When this is how we do work in our field, we run a significant risk. We run the risk that all these well-intentioned projects end up solving precisely the wrong problem. Nelson did not say that we can and must understand computers because the IT sector (or the surveillance state, or Walmart) has an urgent need for more computing-literate worker bees. Nelson’s challenge is only answered if we educate people who are prepared to disrupt business as usual—and to invent the broad, thoughtful media of the future.

6 Reading and Writing

Putting Nelson’s three statements together, we see an urgent call for a creative and critical literacy of computing broadly, and computational media in particular. This call is as pressing today as it was when CL/DM was first published.

Thinking in terms of critical literacy also reveals something rather odd about most attempts to broaden understanding of computing. They are almost entirely focused on writing, on the construction of computational artifacts (whether through textual code, Kodu menus, Scratch blocks, or some other means). But this is not the approach we use with other forms of critical literacy. We don’t assume, for example, that someone who is going to “read and write” the language of cinema should be concerned solely with shooting and editing their own films, never watching and critically interpreting existing films.

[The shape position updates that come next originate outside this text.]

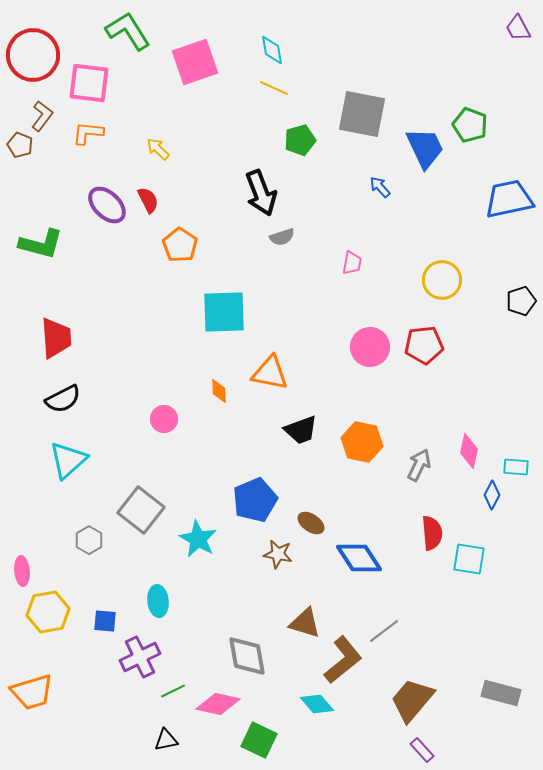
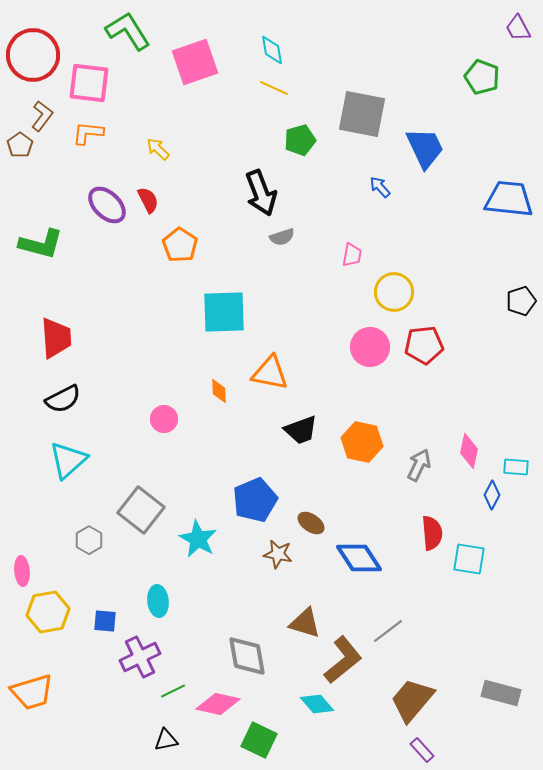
green pentagon at (470, 125): moved 12 px right, 48 px up
brown pentagon at (20, 145): rotated 15 degrees clockwise
blue trapezoid at (509, 199): rotated 18 degrees clockwise
pink trapezoid at (352, 263): moved 8 px up
yellow circle at (442, 280): moved 48 px left, 12 px down
gray line at (384, 631): moved 4 px right
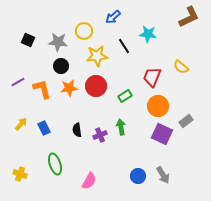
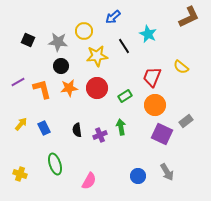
cyan star: rotated 18 degrees clockwise
red circle: moved 1 px right, 2 px down
orange circle: moved 3 px left, 1 px up
gray arrow: moved 4 px right, 3 px up
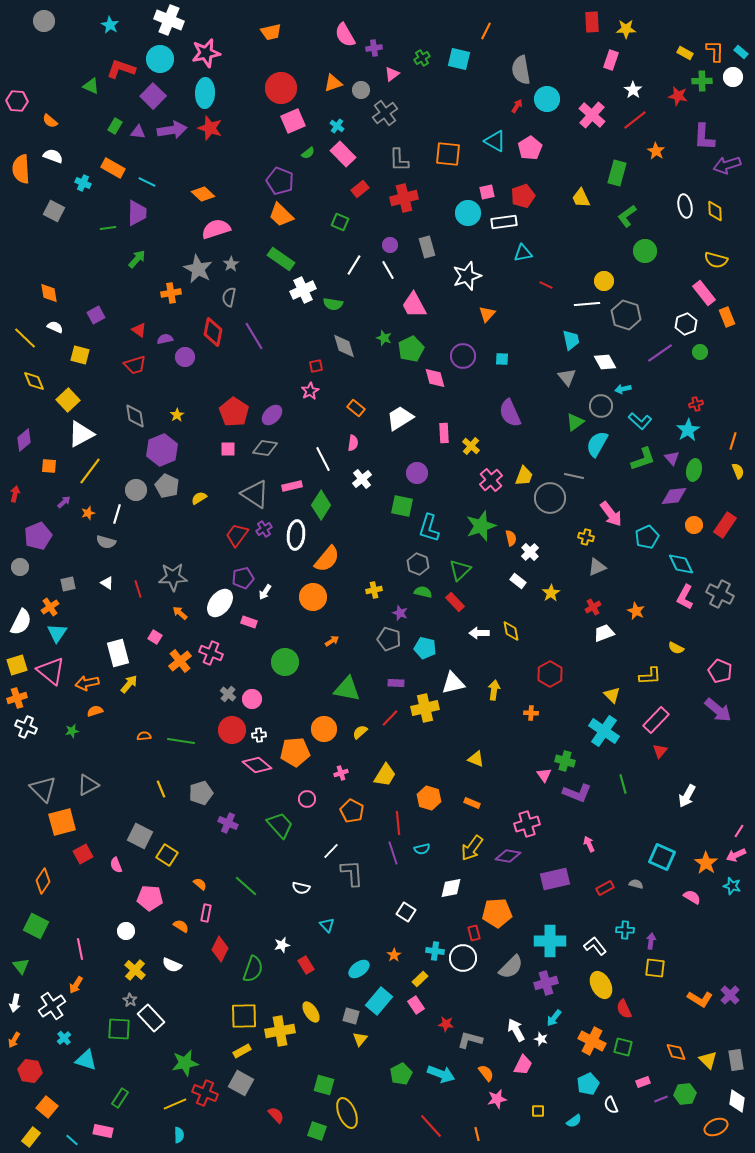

Of course, there are those who have addressed, or at least identified, this gap. Michael Mateas’s call for “procedural literacy” is an early call for a critical literacy for computational media makers [8]. Ian Bogost’s “procedural rhetoric” draws on the history of rhetoric for a model of critically understanding and making processes [1].

And in recent years work on critical interpretation of computing, taking the technical level seriously, has blossomed. The MIT Press has been one of the leading supporters of this, initiating new book series in both software studies and platform studies. However, this critical reading generally still remains divorced from writing. I know of no educational institution that teaches them together (e.g., no introductory programming course that includes introductory software studies content) and I know of only one published scholarly book that includes the writing of software as one of the critical methods it uses in analyzing software (the unusually-titled 10 PRINT CHR$(205.5 + RND(1)); : GOTO 10 [9]).

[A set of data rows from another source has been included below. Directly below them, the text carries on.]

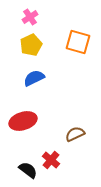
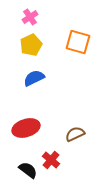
red ellipse: moved 3 px right, 7 px down
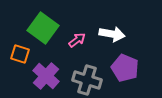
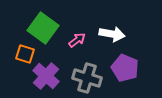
orange square: moved 5 px right
gray cross: moved 2 px up
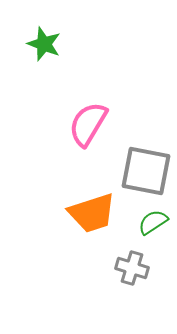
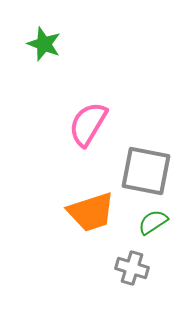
orange trapezoid: moved 1 px left, 1 px up
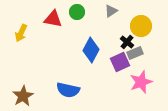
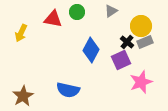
gray rectangle: moved 10 px right, 11 px up
purple square: moved 1 px right, 2 px up
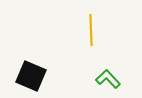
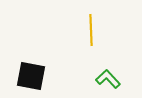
black square: rotated 12 degrees counterclockwise
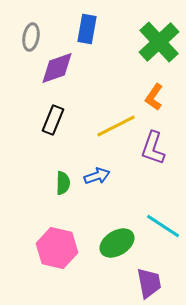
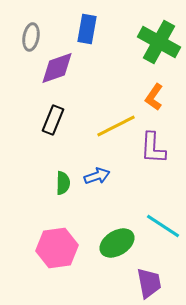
green cross: rotated 18 degrees counterclockwise
purple L-shape: rotated 16 degrees counterclockwise
pink hexagon: rotated 21 degrees counterclockwise
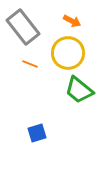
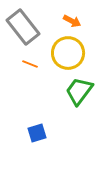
green trapezoid: moved 1 px down; rotated 88 degrees clockwise
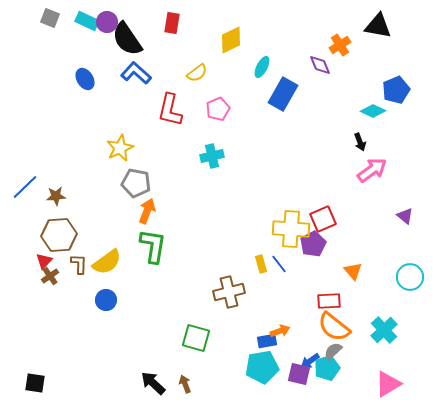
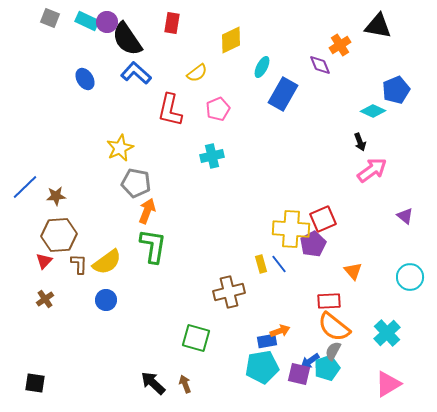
brown cross at (50, 276): moved 5 px left, 23 px down
cyan cross at (384, 330): moved 3 px right, 3 px down
gray semicircle at (333, 351): rotated 18 degrees counterclockwise
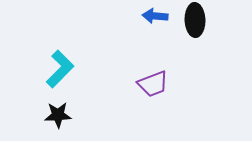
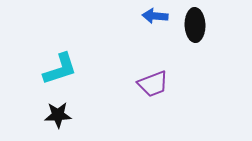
black ellipse: moved 5 px down
cyan L-shape: rotated 27 degrees clockwise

Of course, while undertakings such as software studies seem new to many, for those of us who read Nelson’s work it is simply the continuation of his tradition. CL/DM contains much that is clearly the critical interpretation of software, connecting the technical level to the cultural one—ranging from discussing the “drill and practice” assumptions built into the TUTOR programming language to exposing the simple workings of Eliza and other systems used to market artificial intelligence ideas [10, DM27, DM14]. It is heartening to see the continuation of this work finally being taken up by a wider group, and we can only hope that it is increasingly brought together with attempts to broaden the writing side of a creative and critical computational literacy.

7 Conclusion

I’m deeply honored to have the opportunity to contribute to this volume, just as I was honored to have the opportunity to help bring Nelson’s writing to a new generation when he gave permission for sections of CL/DM and other texts to be reprinted in The New Media Reader [16]. While Nelson’s work is certainly of historical importance, it also has much to tell us in the present—providing a necessary perspective for evaluating what we are doing in the field, and pointing in directions of great importance for us to pursue. I hope that this chapter provides a useful example of one way this has been done.

I also hope that the broader implications of the lessons I draw from selecting the three highlighted CL/DM phrases are clear. To put them another way: If we educate everyone to think creatively and critically about and with computational media, we will also be educating them to think critically about computing—to read simulations for their biased assumptions, to know that warrantless wiretapping of every citizen is not only wrong, but pointless, and more. And that, I believe, is the way in which we can and must understand computers now.